**INSTRUCTIONS TO FOLLOW:**
Nothing but the lines below from the first through the one with "propiedades que inhiben" should appear, printed exactly; please leave pictures out.

[Saved data entries]

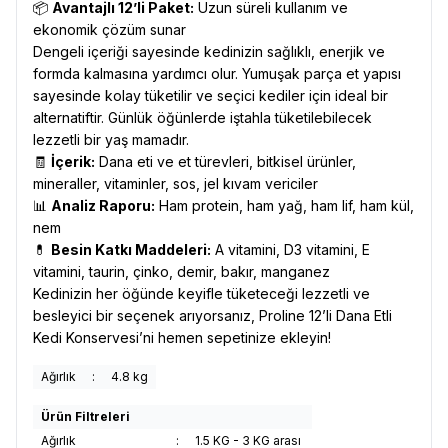
📦
Avantajlı 12’li Paket:
Uzun süreli kullanım ve
ekonomik çözüm sunar
Dengeli içeriği sayesinde kedinizin sağlıklı, enerjik ve
formda kalmasına yardımcı olur. Yumuşak parça et yapısı
sayesinde kolay tüketilir ve seçici kediler için ideal bir
alternatiftir. Günlük öğünlerde iştahla tüketilebilecek
lezzetli bir yaş mamadır.
🧾
İçerik:
Dana eti ve et türevleri, bitkisel ürünler,
mineraller, vitaminler, sos, jel kıvam vericiler
📊
Analiz Raporu:
Ham protein, ham yağ, ham lif, ham kül,
nem
💊
Besin Katkı Maddeleri:
A vitamini, D3 vitamini, E
vitamini, taurin, çinko, demir, bakır, manganez
Kedinizin her öğünde keyifle tüketeceği lezzetli ve
besleyici bir seçenek arıyorsanız, Proline 12’li Dana Etli
Kedi Konservesi’ni hemen sepetinize ekleyin!
Ağırlık
:
4.8 kg
Ürün Filtreleri
Ağırlık
:
1.5 KG - 3 KG arası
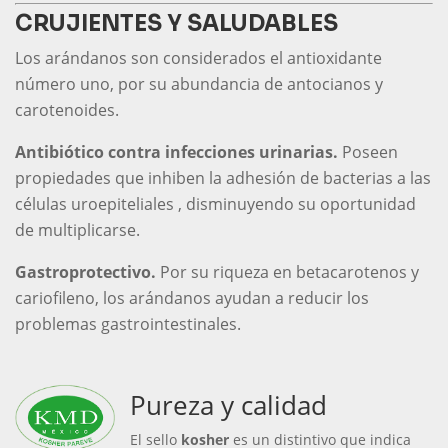
CRUJIENTES Y SALUDABLES
Los arándanos son considerados el antioxidante
número uno, por su abundancia de antocianos y
carotenoides.
Antibiótico contra infecciones urinarias.
Poseen
propiedades que inhiben la adhesión de bacterias a las
células uroepiteliales , disminuyendo su oportunidad
de multiplicarse.
Gastroprotectivo.
Por su riqueza en betacarotenos y
cariofileno, los arándanos ayudan a reducir los
problemas gastrointestinales.
Pureza y calidad
El sello
kosher
es un distintivo que indica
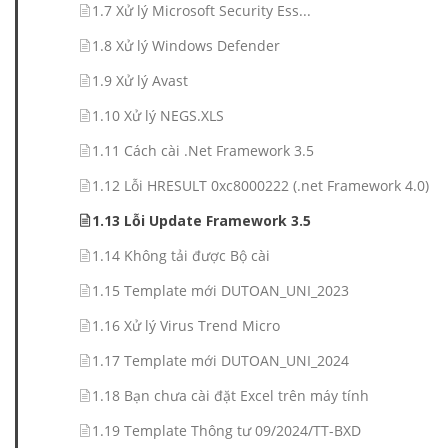
1.7 Xử lý Microsoft Security Ess...
1.8 Xử lý Windows Defender
1.9 Xử lý Avast
1.10 Xử lý NEGS.XLS
1.11 Cách cài .Net Framework 3.5
1.12 Lỗi HRESULT 0xc8000222 (.net Framework 4.0)
1.13 Lỗi Update Framework 3.5
1.14 Không tải được Bộ cài
1.15 Template mới DUTOAN_UNI_2023
1.16 Xử lý Virus Trend Micro
1.17 Template mới DUTOAN_UNI_2024
1.18 Bạn chưa cài đặt Excel trên máy tính
1.19 Template Thông tư 09/2024/TT-BXD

**RESPONSE BOX:**
📦
Avantajlı 12’li Paket:
Uzun süreli kullanım ve
ekonomik çözüm sunar
Dengeli içeriği sayesinde kedinizin sağlıklı, enerjik ve
formda kalmasına yardımcı olur. Yumuşak parça et yapısı
sayesinde kolay tüketilir ve seçici kediler için ideal bir
alternatiftir. Günlük öğünlerde iştahla tüketilebilecek
lezzetli bir yaş mamadır.
🧾
İçerik:
Dana eti ve et türevleri, bitkisel ürünler,
mineraller, vitaminler, sos, jel kıvam vericiler
📊
Analiz Raporu:
Ham protein, ham yağ, ham lif, ham kül,
nem
💊
Besin Katkı Maddeleri:
A vitamini, D3 vitamini, E
vitamini, taurin, çinko, demir, bakır, manganez
Kedinizin her öğünde keyifle tüketeceği lezzetli ve
besleyici bir seçenek arıyorsanız, Proline 12’li Dana Etli
Kedi Konservesi’ni hemen sepetinize ekleyin!
Ağırlık
:
4.8 kg
Ürün Filtreleri
Ağırlık
:
1.5 KG - 3 KG arası
CRUJIENTES Y SALUDABLES
Los arándanos son considerados el antioxidante
número uno, por su abundancia de antocianos y
carotenoides.
Antibiótico contra infecciones urinarias.
Poseen
propiedades que inhiben la adhesión de bacterias a las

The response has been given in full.